On HuffPo:

In an interview with Jon Stewart on Comedy Central's The Daily Show Tuesday evening, Vice President Joe Biden acknowledged the anger and frustration many taxpayers feel over the way financial institutions seem to have favored status in Washington D.C.

Pointing to the hundreds of billions of government dollars that have been spent to keep banks from failing, he recalled a "great expression" of his grandfather, Ambrose Finnegan: "It's socialism for the rich and capitalism for the poor," Biden said...

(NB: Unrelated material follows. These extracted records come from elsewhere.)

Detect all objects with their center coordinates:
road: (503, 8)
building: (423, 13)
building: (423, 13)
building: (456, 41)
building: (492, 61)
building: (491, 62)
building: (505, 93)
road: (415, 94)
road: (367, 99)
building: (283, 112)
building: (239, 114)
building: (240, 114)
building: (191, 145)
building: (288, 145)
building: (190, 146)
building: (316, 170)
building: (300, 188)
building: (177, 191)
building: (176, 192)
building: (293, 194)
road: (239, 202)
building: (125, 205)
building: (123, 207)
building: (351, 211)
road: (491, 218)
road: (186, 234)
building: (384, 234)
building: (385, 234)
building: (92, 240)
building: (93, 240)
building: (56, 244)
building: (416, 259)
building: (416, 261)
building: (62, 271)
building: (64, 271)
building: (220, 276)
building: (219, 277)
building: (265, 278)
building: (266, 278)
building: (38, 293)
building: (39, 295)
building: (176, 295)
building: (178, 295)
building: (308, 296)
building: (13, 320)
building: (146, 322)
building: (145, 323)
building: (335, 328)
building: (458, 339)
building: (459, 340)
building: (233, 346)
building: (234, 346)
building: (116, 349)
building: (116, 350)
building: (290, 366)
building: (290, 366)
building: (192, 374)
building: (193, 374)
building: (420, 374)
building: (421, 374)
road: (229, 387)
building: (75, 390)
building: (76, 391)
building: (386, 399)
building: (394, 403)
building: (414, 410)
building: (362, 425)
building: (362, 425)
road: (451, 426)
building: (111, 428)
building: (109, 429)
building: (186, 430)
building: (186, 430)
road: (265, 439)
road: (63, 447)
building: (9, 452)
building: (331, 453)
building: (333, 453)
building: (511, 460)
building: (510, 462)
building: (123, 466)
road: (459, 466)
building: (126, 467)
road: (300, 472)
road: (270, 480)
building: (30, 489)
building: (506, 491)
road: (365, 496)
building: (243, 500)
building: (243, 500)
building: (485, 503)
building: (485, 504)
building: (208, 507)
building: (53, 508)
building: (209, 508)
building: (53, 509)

Another way of putting it, one that is used by the economist Nouriel Roubini and the Marxist geographer David Harvey, is: It's all about privatizing the profits and socializing the losses. But that is not my point for posting this piece of news. My point, instead, is this: It's not surprising that the "great expression" came out of Biden's mouth; but it would certainly be surprising if it came out of Obama's. One gets the sense that Biden is becoming more liberal at the same pace that Obama is becoming more conservative. Indeed, one of my favorite business writers, Doug Henwood, feels he has every reason to call Obama "Bush the Third."


But what is going on here? Is this a case of "good cop/bad cop"? Obama, the bad cop for liberals; Biden, the good cop? Or is it this: Obama is truly limited by his insane critics on the far right who consistently call him a socialist and a Nazi. Because the such criticisms have a racial core, if he made a comment like the one Biden made on Stewart's show, he would face a flood and thunderstorm of insults. And here we can see something like the source of the problem. Obama does not want to be known as a black president but as an American president, and so he is forced to avoid the kind of language ("socialism for the rich") that would certainly excite criticisms that seem to be about his political philosophy and practices but are, as everyone can see at the end of the day, really about the color of his skin. That reading of things may not be far from the truth.